[llvm-dev] Writing loop transformations on the right representation is more productive

Renato Golin via llvm-dev llvm-dev at lists.llvm.org
Sun Jan 26 05:46:56 PST 2020


On Sun, 26 Jan 2020 at 02:06, Michael Kruse <llvmdev at meinersbur.de> wrote:
> A language where most instructions can access any memory is arguable
> harder to optimize than a language where only a selected set of
> instructions can do that. But the metadata describing what memory an
> instruction can access is not frond-end specific.

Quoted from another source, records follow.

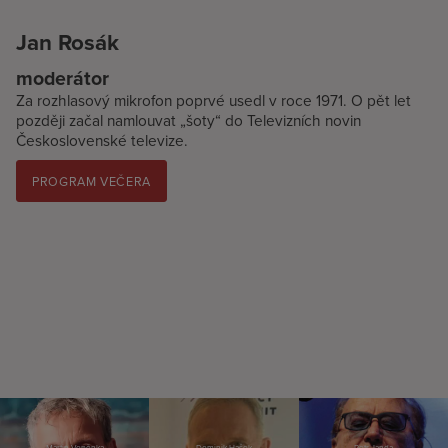
Jan Rosák
moderátor
Za rozhlasový mikrofon poprvé usedl v roce 1971. O pět let
později začal namlouvat „šoty“ do Televizních novin
Československé televize.
PROGRAM VEČERA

My point is that not all front-ends have the same pace at implementing
new metadata, and the discussion as to what each means in the context
of each language can take a while.


> I think the small selection mostly stems from Polly requiring
> well-formed IR. Very often it could algorithmically optimize a
> problem, but cannot represent the IR in its internal representation: a
> SCoP which is based on ISL's schedule tree representation. The main
> motivation of the proposal is to exactly address this, meaning there
> is no external library that restricts what we can represent.

I see, so this is basically the old proposal of re-writing ISL into
LLVM, but with a more powerful heuristics search.

I'm not against the idea (as I wasn't back then), but this will take a
very long time, and will somewhat compete with current VPlan (engine
to find transformations) and MLIR (extensible IR) efforts.

I'm also not saying there is a clear and trivial path from VPlan and
MLIR towards your proposal. There may be many hurdles, some even
impractical, so I'm not strongly proposing it either.

But I'd like to explore all the options before starting yet-another
effort to make high-level parallelisation more tractable.